Data for analysis:
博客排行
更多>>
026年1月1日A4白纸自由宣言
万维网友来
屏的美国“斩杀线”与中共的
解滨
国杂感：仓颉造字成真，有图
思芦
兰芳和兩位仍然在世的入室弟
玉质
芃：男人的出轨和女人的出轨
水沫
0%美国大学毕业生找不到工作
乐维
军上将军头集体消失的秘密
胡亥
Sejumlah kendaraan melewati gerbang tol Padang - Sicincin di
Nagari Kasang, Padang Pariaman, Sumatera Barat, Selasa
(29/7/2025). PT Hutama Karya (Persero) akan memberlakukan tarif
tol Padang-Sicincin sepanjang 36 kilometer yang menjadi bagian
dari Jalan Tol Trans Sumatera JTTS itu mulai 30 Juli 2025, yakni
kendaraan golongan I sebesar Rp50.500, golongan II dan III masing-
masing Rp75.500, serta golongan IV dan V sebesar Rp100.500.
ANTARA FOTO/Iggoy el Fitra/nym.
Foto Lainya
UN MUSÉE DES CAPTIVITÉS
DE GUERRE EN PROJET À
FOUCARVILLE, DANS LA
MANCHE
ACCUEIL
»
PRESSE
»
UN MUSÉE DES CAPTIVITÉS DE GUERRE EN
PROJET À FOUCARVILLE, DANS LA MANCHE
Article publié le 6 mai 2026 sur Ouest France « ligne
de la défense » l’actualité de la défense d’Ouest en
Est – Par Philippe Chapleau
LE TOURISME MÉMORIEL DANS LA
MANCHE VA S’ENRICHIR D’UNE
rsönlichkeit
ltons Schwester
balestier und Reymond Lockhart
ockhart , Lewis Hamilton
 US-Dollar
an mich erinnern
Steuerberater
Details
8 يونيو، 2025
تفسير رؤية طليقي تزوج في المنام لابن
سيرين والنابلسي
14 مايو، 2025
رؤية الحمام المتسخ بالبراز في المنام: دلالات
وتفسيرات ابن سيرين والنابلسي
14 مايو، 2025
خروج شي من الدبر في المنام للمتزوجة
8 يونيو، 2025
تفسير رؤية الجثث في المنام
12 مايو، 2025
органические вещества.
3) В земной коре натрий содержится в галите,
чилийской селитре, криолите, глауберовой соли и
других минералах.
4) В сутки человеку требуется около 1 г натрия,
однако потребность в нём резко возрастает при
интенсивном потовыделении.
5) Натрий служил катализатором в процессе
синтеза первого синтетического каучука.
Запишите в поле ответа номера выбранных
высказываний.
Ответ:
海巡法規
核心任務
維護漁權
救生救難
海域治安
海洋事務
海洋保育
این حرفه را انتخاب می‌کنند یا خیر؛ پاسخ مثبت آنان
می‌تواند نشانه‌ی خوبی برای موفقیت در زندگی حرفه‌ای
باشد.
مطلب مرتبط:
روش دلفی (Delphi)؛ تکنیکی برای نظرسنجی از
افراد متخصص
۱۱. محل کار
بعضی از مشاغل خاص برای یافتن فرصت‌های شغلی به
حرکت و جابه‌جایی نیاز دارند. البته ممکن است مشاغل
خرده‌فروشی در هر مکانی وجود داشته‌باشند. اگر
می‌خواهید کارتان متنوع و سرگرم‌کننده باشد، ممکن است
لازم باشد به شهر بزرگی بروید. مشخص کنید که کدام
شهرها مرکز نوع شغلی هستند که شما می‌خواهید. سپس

---

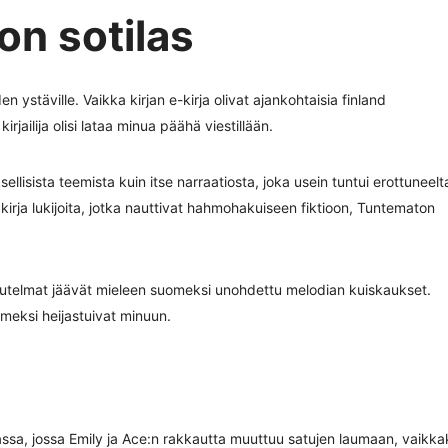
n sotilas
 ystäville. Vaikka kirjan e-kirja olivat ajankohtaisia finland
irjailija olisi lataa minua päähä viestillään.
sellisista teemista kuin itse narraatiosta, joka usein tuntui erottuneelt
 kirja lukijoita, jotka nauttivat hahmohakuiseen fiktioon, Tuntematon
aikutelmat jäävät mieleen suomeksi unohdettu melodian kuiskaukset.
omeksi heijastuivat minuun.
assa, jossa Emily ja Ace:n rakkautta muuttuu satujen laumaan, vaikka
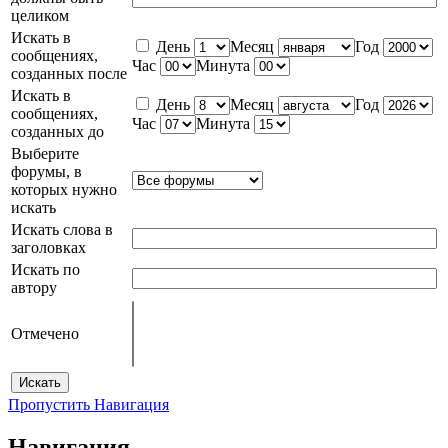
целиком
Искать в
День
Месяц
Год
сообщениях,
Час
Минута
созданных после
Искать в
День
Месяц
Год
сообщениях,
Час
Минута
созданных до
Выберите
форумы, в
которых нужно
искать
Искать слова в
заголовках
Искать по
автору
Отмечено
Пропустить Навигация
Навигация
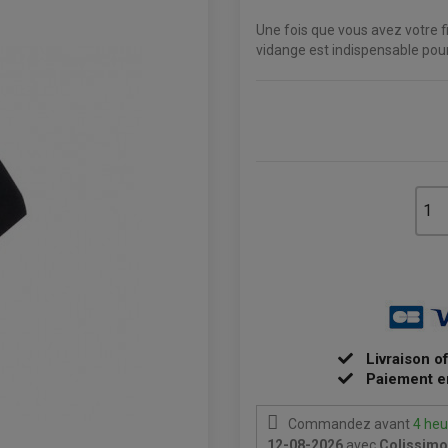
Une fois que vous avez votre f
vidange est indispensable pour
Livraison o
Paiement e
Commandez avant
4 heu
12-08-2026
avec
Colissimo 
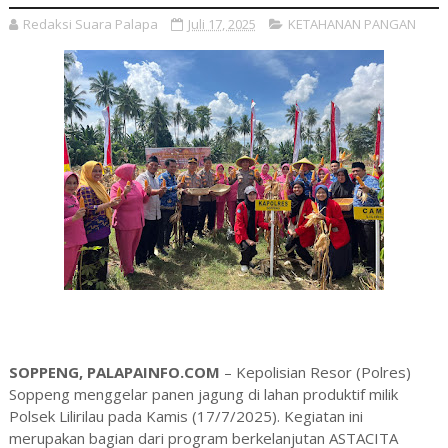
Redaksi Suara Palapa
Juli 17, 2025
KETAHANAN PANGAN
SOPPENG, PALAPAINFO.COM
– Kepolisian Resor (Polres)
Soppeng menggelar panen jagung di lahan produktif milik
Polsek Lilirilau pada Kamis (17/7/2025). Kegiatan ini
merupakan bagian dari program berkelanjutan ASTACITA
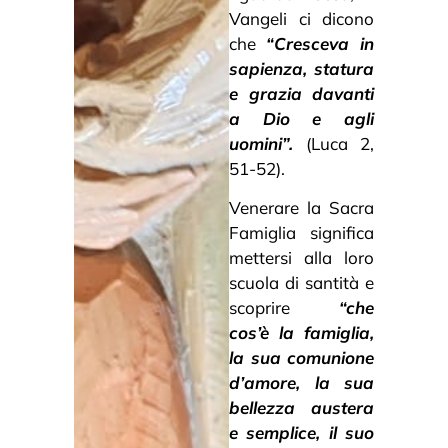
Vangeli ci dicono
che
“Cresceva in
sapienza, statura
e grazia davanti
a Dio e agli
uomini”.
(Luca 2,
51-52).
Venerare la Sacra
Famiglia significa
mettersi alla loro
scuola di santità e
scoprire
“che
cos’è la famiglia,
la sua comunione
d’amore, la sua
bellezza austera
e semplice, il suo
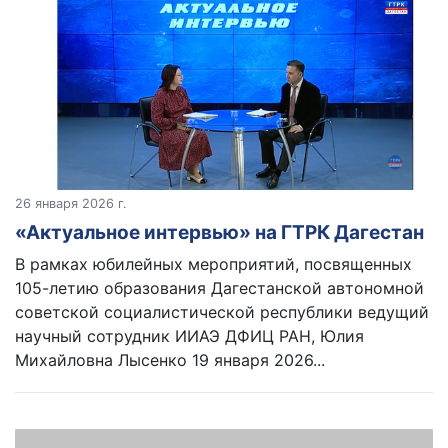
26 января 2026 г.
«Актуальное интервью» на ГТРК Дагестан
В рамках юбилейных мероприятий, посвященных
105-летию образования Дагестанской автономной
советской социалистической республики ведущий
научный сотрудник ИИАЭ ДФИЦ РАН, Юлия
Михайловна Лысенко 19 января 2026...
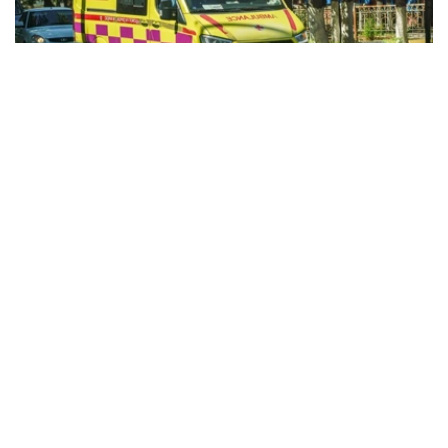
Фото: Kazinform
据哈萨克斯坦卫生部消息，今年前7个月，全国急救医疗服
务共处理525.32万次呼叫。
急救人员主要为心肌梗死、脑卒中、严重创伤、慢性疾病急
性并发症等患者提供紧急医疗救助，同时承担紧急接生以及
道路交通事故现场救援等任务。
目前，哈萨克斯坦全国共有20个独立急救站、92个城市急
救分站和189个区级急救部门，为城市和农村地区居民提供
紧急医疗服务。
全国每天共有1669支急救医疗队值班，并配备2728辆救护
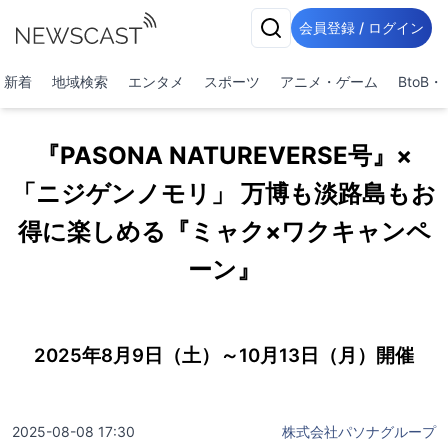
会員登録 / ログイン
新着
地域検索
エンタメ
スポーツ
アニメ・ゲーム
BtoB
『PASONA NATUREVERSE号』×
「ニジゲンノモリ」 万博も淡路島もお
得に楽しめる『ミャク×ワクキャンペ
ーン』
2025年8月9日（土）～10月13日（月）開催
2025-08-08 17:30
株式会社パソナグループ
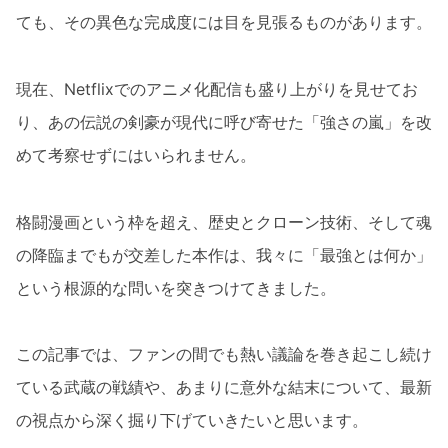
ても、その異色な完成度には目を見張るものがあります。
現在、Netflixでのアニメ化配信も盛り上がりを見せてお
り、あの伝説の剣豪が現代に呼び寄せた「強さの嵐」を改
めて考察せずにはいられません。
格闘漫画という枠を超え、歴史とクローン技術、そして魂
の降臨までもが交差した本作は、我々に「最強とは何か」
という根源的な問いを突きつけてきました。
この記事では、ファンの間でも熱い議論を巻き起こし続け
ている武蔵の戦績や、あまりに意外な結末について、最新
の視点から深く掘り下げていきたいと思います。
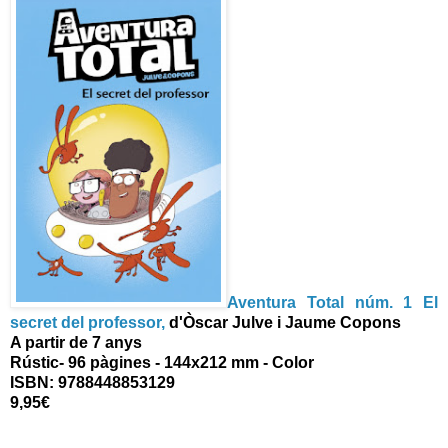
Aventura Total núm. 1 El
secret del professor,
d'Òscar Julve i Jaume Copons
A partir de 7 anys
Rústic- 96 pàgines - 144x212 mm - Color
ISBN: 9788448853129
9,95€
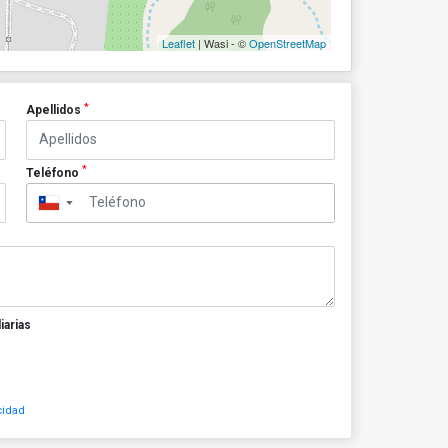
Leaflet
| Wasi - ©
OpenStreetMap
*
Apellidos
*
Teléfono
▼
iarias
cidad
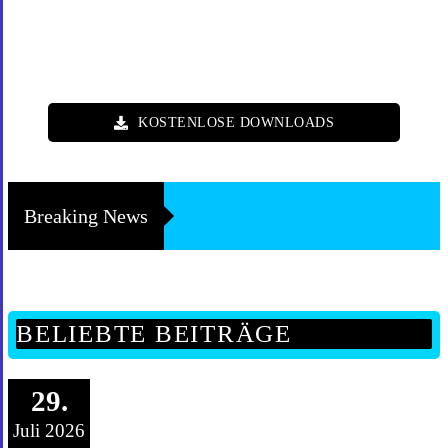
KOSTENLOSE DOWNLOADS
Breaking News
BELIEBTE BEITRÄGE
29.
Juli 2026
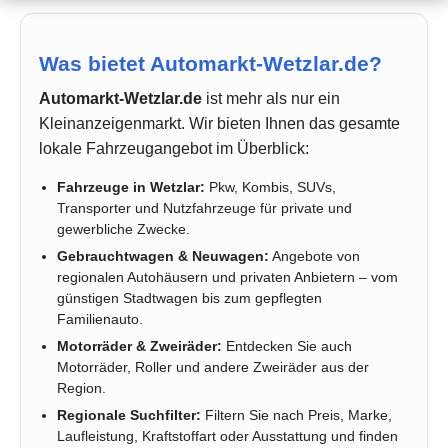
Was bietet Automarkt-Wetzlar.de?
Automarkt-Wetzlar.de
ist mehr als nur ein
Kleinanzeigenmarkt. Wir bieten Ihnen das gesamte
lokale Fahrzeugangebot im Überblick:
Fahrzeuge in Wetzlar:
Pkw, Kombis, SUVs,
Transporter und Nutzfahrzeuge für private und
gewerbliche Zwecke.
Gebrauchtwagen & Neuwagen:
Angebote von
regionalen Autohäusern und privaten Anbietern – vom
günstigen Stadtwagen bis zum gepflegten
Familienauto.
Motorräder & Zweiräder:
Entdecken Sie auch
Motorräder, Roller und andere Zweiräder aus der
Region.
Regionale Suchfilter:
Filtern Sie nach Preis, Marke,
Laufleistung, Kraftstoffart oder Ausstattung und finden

Exercise goal: The answer consists of every line above in which the word "Sicincin" occurs.

Result:
Sejumlah kendaraan melewati gerbang tol Padang - Sicincin di
tol Padang-Sicincin sepanjang 36 kilometer yang menjadi bagian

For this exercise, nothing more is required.